Statistics - One Sample t-Test
Table of Contents
This article explains the one-sample t-test used in statistics.
Furthermore, we will proceed with the one-sample t-test using the Python Scipy library.
One Sample t-Test #
The one-sample t-test is one of the hypothesis testing methods used in statistical analysis, utilized to test the mean of a single sample. It is commonly applied to check if the population mean is equal to a specific value.
The one-sample t-test consists of the following steps:
1. Hypothesis Setting #
H₀ : 𝜇 = 𝜇₀ → Null Hypothesis | The population mean is equal to the sample mean. |
---|---|
H₁ : 𝜇 ≠ 𝜇₀ → Alternative Hypothesis | The population mean is not equal to the sample mean. |
2. Sampling #
Extract a sample from the population and calculate the mean of that sample.
3. Calculation of the Test Statistic #
Calculate the t-statistic, which represents the difference between the sample mean and the expected mean based on the hypothesis.
4. Decision / Conclusion #
If the calculated t-statistic falls within the rejection region, reject the null hypothesis and accept the alternative hypothesis.
Otherwise, do not reject the null hypothesis.

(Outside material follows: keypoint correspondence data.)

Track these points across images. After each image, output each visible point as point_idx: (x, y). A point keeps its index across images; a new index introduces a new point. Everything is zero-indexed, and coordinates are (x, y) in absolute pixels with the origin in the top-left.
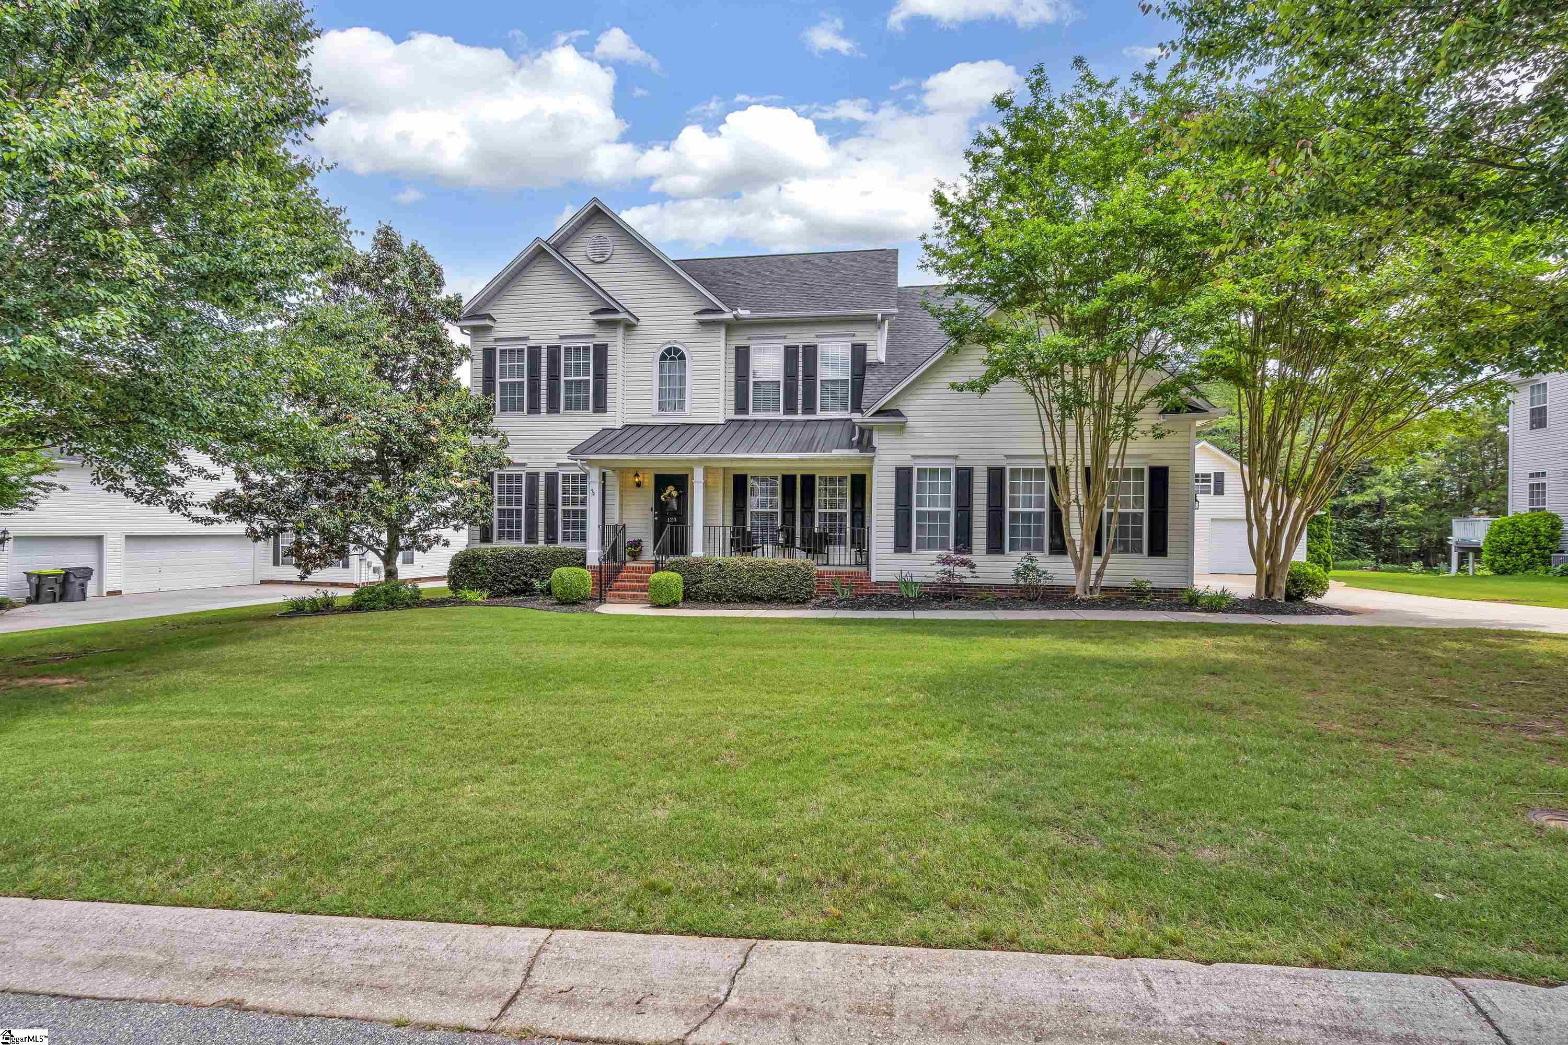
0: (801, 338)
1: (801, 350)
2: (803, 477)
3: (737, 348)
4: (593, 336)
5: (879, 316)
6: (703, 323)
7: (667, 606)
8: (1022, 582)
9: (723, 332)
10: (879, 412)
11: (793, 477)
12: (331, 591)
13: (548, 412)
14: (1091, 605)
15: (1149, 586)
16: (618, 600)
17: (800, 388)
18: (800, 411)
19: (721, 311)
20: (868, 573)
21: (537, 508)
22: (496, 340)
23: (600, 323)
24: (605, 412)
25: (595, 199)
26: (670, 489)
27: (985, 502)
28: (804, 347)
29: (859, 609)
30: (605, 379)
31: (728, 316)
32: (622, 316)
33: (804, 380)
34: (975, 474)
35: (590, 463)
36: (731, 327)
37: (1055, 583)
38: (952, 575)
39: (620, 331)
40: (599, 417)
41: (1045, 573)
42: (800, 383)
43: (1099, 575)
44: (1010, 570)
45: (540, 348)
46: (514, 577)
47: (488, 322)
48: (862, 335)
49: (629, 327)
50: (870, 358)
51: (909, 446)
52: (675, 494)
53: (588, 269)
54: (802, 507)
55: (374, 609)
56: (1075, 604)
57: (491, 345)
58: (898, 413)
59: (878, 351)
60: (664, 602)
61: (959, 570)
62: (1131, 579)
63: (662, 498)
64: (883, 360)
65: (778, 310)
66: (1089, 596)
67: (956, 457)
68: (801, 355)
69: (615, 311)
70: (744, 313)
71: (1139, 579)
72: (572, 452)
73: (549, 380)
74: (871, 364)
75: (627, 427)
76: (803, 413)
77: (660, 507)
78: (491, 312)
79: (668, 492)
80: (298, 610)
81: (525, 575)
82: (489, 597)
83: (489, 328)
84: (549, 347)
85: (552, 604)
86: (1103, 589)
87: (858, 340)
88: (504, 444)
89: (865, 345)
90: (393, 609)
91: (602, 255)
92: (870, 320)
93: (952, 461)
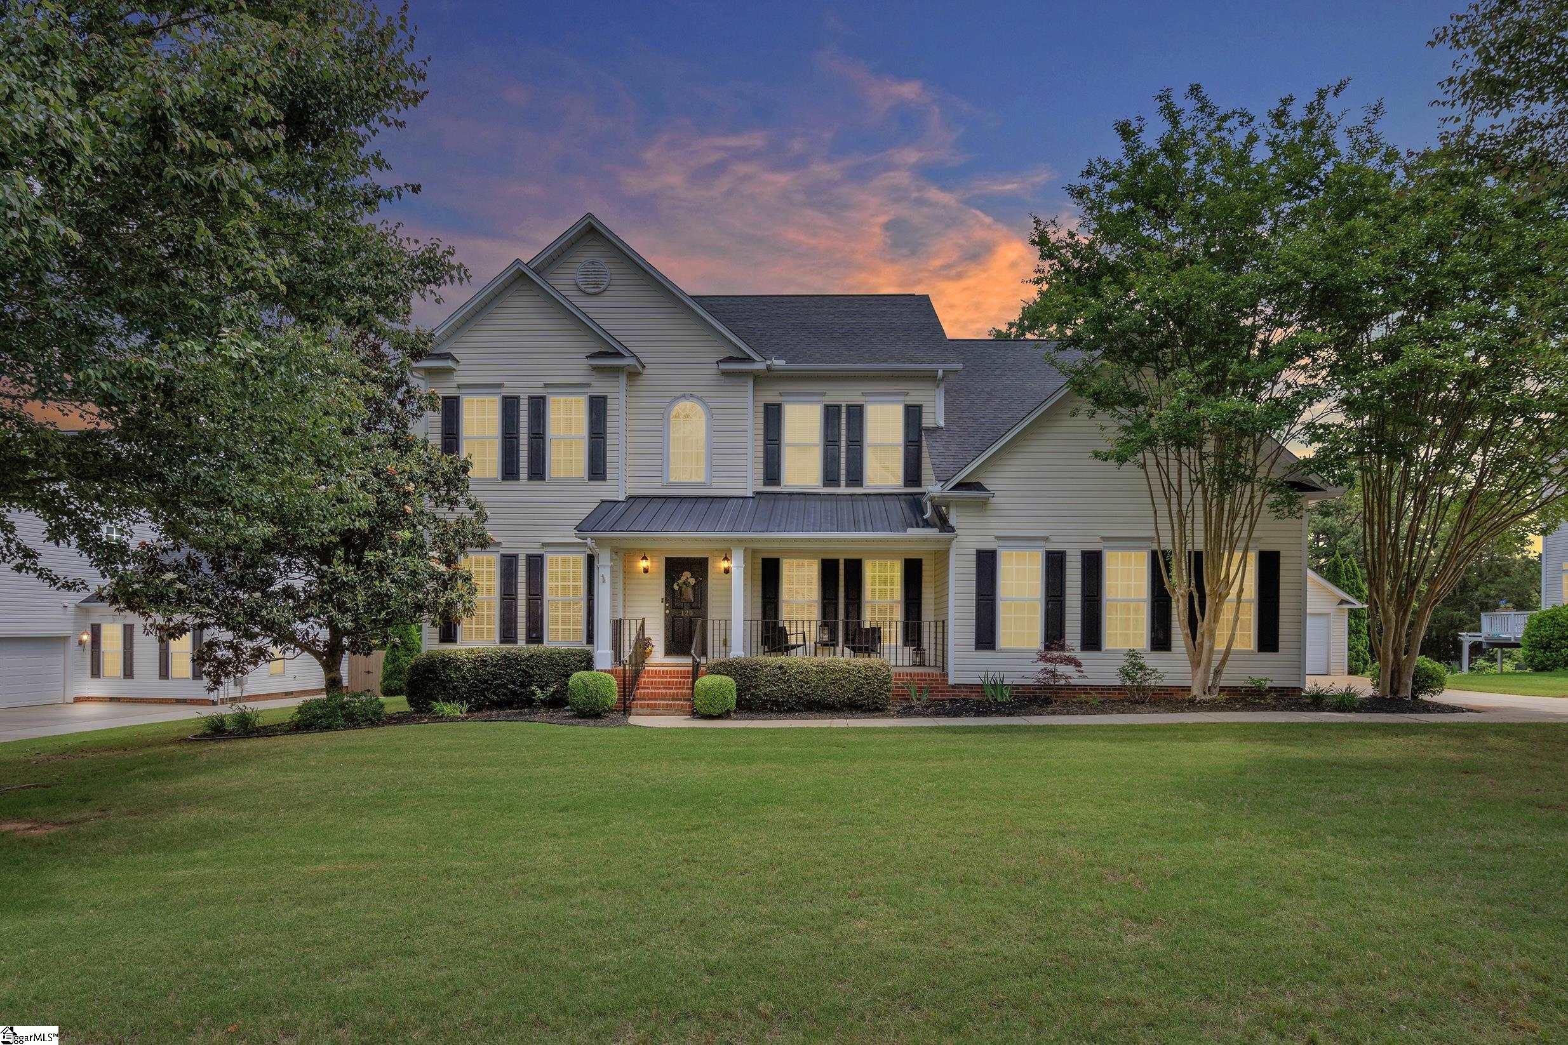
0: (844, 396)
1: (844, 409)
2: (848, 562)
3: (766, 406)
4: (588, 385)
5: (940, 373)
6: (726, 374)
7: (719, 717)
8: (1128, 683)
9: (751, 383)
10: (959, 486)
11: (836, 562)
12: (250, 706)
13: (530, 478)
14: (1214, 706)
15: (1268, 684)
16: (649, 711)
17: (843, 455)
18: (843, 483)
19: (749, 359)
20: (945, 675)
21: (515, 599)
22: (459, 387)
23: (596, 369)
24: (605, 479)
25: (589, 215)
26: (687, 574)
27: (1079, 591)
28: (848, 406)
29: (955, 716)
30: (604, 438)
31: (760, 366)
32: (628, 361)
33: (848, 446)
34: (1068, 559)
35: (599, 542)
36: (760, 379)
37: (1166, 682)
38: (1054, 674)
39: (623, 379)
40: (597, 485)
41: (1154, 671)
42: (843, 449)
43: (1218, 672)
44: (1116, 670)
45: (518, 398)
46: (499, 686)
47: (450, 364)
48: (918, 395)
49: (633, 375)
50: (927, 421)
51: (993, 526)
52: (692, 581)
53: (581, 302)
54: (846, 596)
55: (328, 728)
56: (1193, 705)
57: (452, 392)
58: (978, 487)
59: (935, 414)
60: (718, 711)
61: (1061, 669)
62: (1246, 677)
63: (676, 587)
64: (942, 424)
65: (815, 361)
66: (1207, 697)
67: (1046, 539)
68: (844, 415)
69: (618, 355)
70: (779, 363)
71: (1256, 677)
72: (579, 528)
73: (530, 439)
74: (928, 429)
75: (632, 499)
76: (847, 485)
77: (673, 598)
78: (452, 351)
79: (683, 579)
80: (217, 731)
81: (514, 683)
82: (469, 711)
83: (449, 371)
84: (531, 398)
85: (569, 717)
86: (1222, 689)
87: (913, 400)
88: (482, 517)
89: (920, 407)
90: (354, 727)
91: (597, 285)
92: (930, 378)
93: (1042, 544)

- In the case of a two-tailed test, the rejection regions are the symmetric ends of the t-distribution.
If the null hypothesis is rejected, it is concluded that the sample is different from the population.
Conversely, if it is not rejected, it is concluded to be not statistically significant.
Using Python Library Scipy #
Next, we will proceed with the one-sample t-test using the Python Scipy library.
The data we are dealing with here contains the circumference, height, and volume of 31 trees.
We want to see if the mean of this sample is consistent with the population mean through a one-sample t-test. The hypothesis is as follows:
The significance level is set at 0.05.
Hypothesis Testing
Null Hypothesis : The mean is 75.
Alternative Hypothesis : The mean is not 75.
Let’s first load the data.
>>> import pandas as pd
>>> df = pd.read_csv("./data/trees.csv")
>>> df.head()
Girth | Height | Volume | |
---|---|---|---|
0 | 8.3 | 70 | 10.3 |
1 | 8.6 | 65 | 10.3 |
2 | 8.8 | 63 | 10.2 |
3 | 10.5 | 72 | 16.4 |
4 | 10.7 | 81 | 18.8 |
Also, let’s calculate the mean of ‘Height’.
>>> result = df['Height'].mean()
>>> round(result, 2) # (Rounded to the second decimal place)
76.0
Next, we will load the Scipy library for a one-sample t-test.
>>> from scipy import stats
The one-sample t-test uses ttest_1samp in Scipy.
Reference : https://docs.scipy.org/doc/scipy/reference/generated/scipy.stats.ttest_1samp.html
Then, let’s calculate the test statistic for hypothesis testing.
>>> from math import sqrt
>>> t_score, p_value = stats.ttest_1samp(df['Height'], popmean=75)
>>> print(round(t_score, 2), round(p_value, 2))
0.87 0.39
popmean is the same as the mean expected in the null hypothesis.
After calculating the p-value of the above statistics (rounded to the fourth decimal place), let’s check whether to reject or not reject the null hypothesis under the significance level of 0.05.
>>> print(round(p_value, 4))
0.3892
>>> if p_value >= 0.05:
print("Accept")
else:
print("Reject")
Accept
Therefore, we did not reject the null hypothesis that the sample mean is equal to the population mean.